その流れの中で、婦人物の腕時計は、紳士物に比べると、形やデザインなどに大きな変化を経ていきます。
それこそ初期のものはシンプルに懐中時計のようなものから始まり、40年代には非常に小さなものが好まれるようになり、その形が長く続いていくことになります。
ただそういった流れの中で、初期の形から定番の小さな時計になるまでは、様々な形が試行錯誤され、ジュエリーの技法を取り込んだもの・宝石を鏤めたもの。
その時代の技術でできることを盛り込み、男性の腕時計とは一線を画した、「女性の腕時計」という形を生み出そうとしていた、その努力をうかがい知ることができます。
この腕時計は、そんな流れの中で生まれた、良い特徴を備えた1点です。
文字盤とケース装飾が華やか
この時計の魅力は、写真をご覧頂くだけで伝わる、そのケース装飾の美しさにあります。
この時代ならではのものですが、こういった「ラグ」(バンドを留める足)が無い、邪魔するものが無い、綺麗な長方形という形の良さ。
そこに時計の表面はもちろん、側面・裏側にも装飾が施してあり、時計を横からみても、また外した時に楽しんでいただけるという作りになっているのは、「生産性」や「合理性」といった面だけで推し量らない、作りたいものを作っていた、そんな時代の良さが感じられるものでしょう。
長方形のケースの中にのぞく、細長い楕円形の文字盤も、長方形のケースのスタイルにとても良く合っています。
文字盤に施された装飾、また銀と金のコントラストも美しく、リューズも特殊な作りのもので、とても見どころの多いものになっています。
バンドにも装飾が施されていて、バンドの時計側の取り付け部分がシンプルな面になっていることで、時計自体のデザインが引き立つというのも、意図せずというところではあるのでしょうが、この時計とはとても良い組み合わせになっています。
今も変わらない高級ブランドが並ぶ通り、ニューヨークの五番街の時計ブランドであるブローバ。
その栄えある名前が、「Fifth Avenue NEW YORK」とケースにも記載されています。
店主のワンポイントと評価
総合評価
どのメーカーの時計も同じように見えてしまう。自分だけの個性ある時計が欲しい。
そんな思いで時計を探されている方がいらっしゃれば、この時計はそんな希望を叶えてくれて、好きな時計を見せるという楽しみも与えてくれるものでしょう。
どこから見ても明らかに違う、時計から放たれる輝き・存在感は、この時計の個性から生まれてくるもの。
あ、この時計違うな。良いものだなと、素直に感じていただける1点かと思います。
状態
バンドも同じ時に付けられたもので間違いない年代物ですが、裏側にメッキの剥がれなど経年変化が見えます。

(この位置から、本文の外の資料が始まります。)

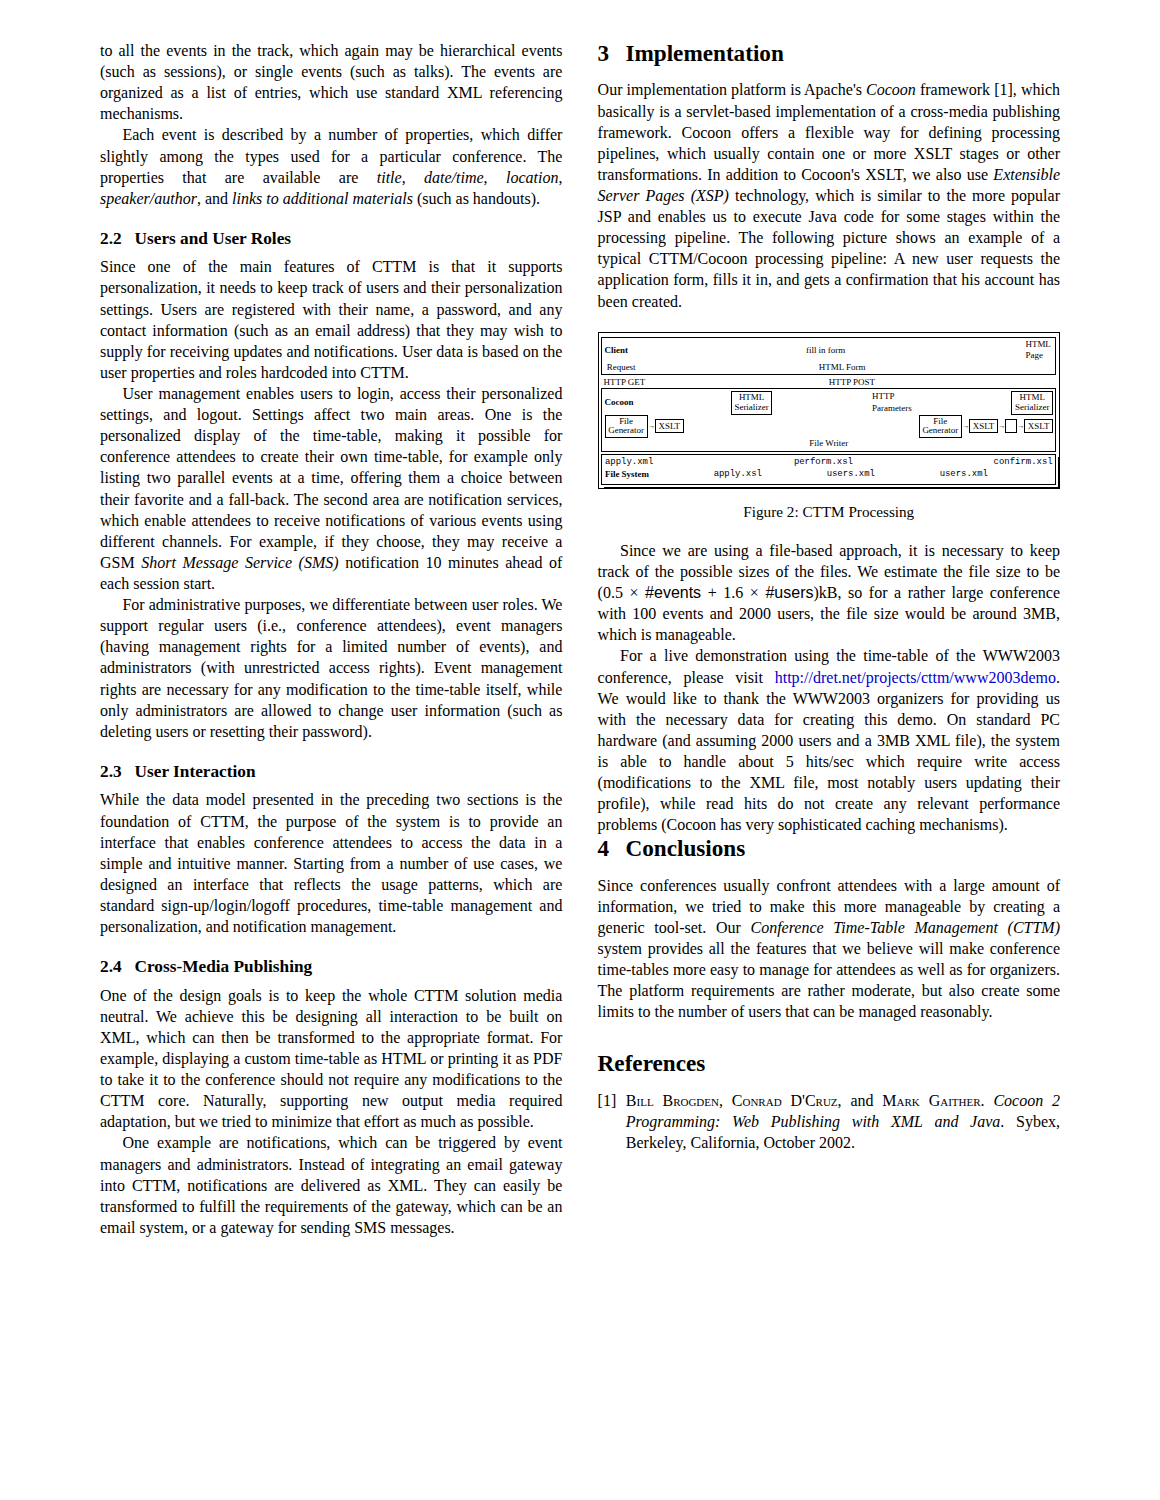to all the events in the track, which again may be hierarchical events (such as sessions), or single events (such as talks). The events are organized as a list of entries, which use standard XML referencing mechanisms.
Each event is described by a number of properties, which differ slightly among the types used for a particular conference. The properties that are available are title, date/time, location, speaker/author, and links to additional materials (such as handouts).
2.2 Users and User Roles
Since one of the main features of CTTM is that it supports personalization, it needs to keep track of users and their personalization settings. Users are registered with their name, a password, and any contact information (such as an email address) that they may wish to supply for receiving updates and notifications. User data is based on the user properties and roles hardcoded into CTTM.
User management enables users to login, access their personalized settings, and logout. Settings affect two main areas. One is the personalized display of the time-table, making it possible for conference attendees to create their own time-table, for example only listing two parallel events at a time, offering them a choice between their favorite and a fall-back. The second area are notification services, which enable attendees to receive notifications of various events using different channels. For example, if they choose, they may receive a GSM Short Message Service (SMS) notification 10 minutes ahead of each session start.
For administrative purposes, we differentiate between user roles. We support regular users (i.e., conference attendees), event managers (having management rights for a limited number of events), and administrators (with unrestricted access rights). Event management rights are necessary for any modification to the time-table itself, while only administrators are allowed to change user information (such as deleting users or resetting their password).
2.3 User Interaction
While the data model presented in the preceding two sections is the foundation of CTTM, the purpose of the system is to provide an interface that enables conference attendees to access the data in a simple and intuitive manner. Starting from a number of use cases, we designed an interface that reflects the usage patterns, which are standard sign-up/login/logoff procedures, time-table management and personalization, and notification management.
2.4 Cross-Media Publishing
One of the design goals is to keep the whole CTTM solution media neutral. We achieve this be designing all interaction to be built on XML, which can then be transformed to the appropriate format. For example, displaying a custom time-table as HTML or printing it as PDF to take it to the conference should not require any modifications to the CTTM core. Naturally, supporting new output media required adaptation, but we tried to minimize that effort as much as possible.
One example are notifications, which can be triggered by event managers and administrators. Instead of integrating an email gateway into CTTM, notifications are delivered as XML. They can easily be transformed to fulfill the requirements of the gateway, which can be an email system, or a gateway for sending SMS messages.
3 Implementation
Our implementation platform is Apache's Cocoon framework [1], which basically is a servlet-based implementation of a cross-media publishing framework. Cocoon offers a flexible way for defining processing pipelines, which usually contain one or more XSLT stages or other transformations. In addition to Cocoon's XSLT, we also use Extensible Server Pages (XSP) technology, which is similar to the more popular JSP and enables us to execute Java code for some stages within the processing pipeline. The following picture shows an example of a typical CTTM/Cocoon processing pipeline: A new user requests the application form, fills it in, and gets a confirmation that his account has been created.
Client fill in form HTML
Page
Request HTML Form
HTTP GET HTTP POST
Cocoon HTML
Serializer HTTP
Parameters HTML
Serializer
File
Generator → XSLT File
Generator → XSLT → → XSLT
File Writer
apply.xml perform.xsl confirm.xsl
File System apply.xsl users.xml users.xml
Figure 2: CTTM Processing
Since we are using a file-based approach, it is necessary to keep track of the possible sizes of the files. We estimate the file size to be (0.5 × #events + 1.6 × #users)kB, so for a rather large conference with 100 events and 2000 users, the file size would be around 3MB, which is manageable.
For a live demonstration using the time-table of the WWW2003 conference, please visit http://dret.net/projects/cttm/www2003demo. We would like to thank the WWW2003 organizers for providing us with the necessary data for creating this demo. On standard PC hardware (and assuming 2000 users and a 3MB XML file), the system is able to handle about 5 hits/sec which require write access (modifications to the XML file, most notably users updating their profile), while read hits do not create any relevant performance problems (Cocoon has very sophisticated caching mechanisms).
4 Conclusions
Since conferences usually confront attendees with a large amount of information, we tried to make this more manageable by creating a generic tool-set. Our Conference Time-Table Management (CTTM) system provides all the features that we believe will make conference time-tables more easy to manage for attendees as well as for organizers. The platform requirements are rather moderate, but also create some limits to the number of users that can be managed reasonably.
References
[1] Bill Brogden, Conrad D'Cruz, and Mark Gaither. Cocoon 2 Programming: Web Publishing with XML and Java. Sybex, Berkeley, California, October 2002.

ただ表面の状態は、素材などから考えても申し分なく、状態面としてはとても良いものだと言えるものです。
機械の写真でケースと一緒に取っている1枚で、黄色っぽくなっているものがありますが、これは当時としては珍しく、機械にプラスチックのカバーが掛かっているためで、そのプラスチックの変色によるものです。
希少性
年代的に様々な形が作られていた時代でもあり、状態面なども含めてなかなか手に入らない1点です。
贈り物
バンドの裏側に少し経年変化は出ているものの、時計のデザインや雰囲気が、バンドを合わせた雰囲気としても良く、贈り物にもとてもお勧めしたい腕時計。
100年ほど経った時計と考えて頂ければ、その美しさがしっかりと伝わる1点だと思います。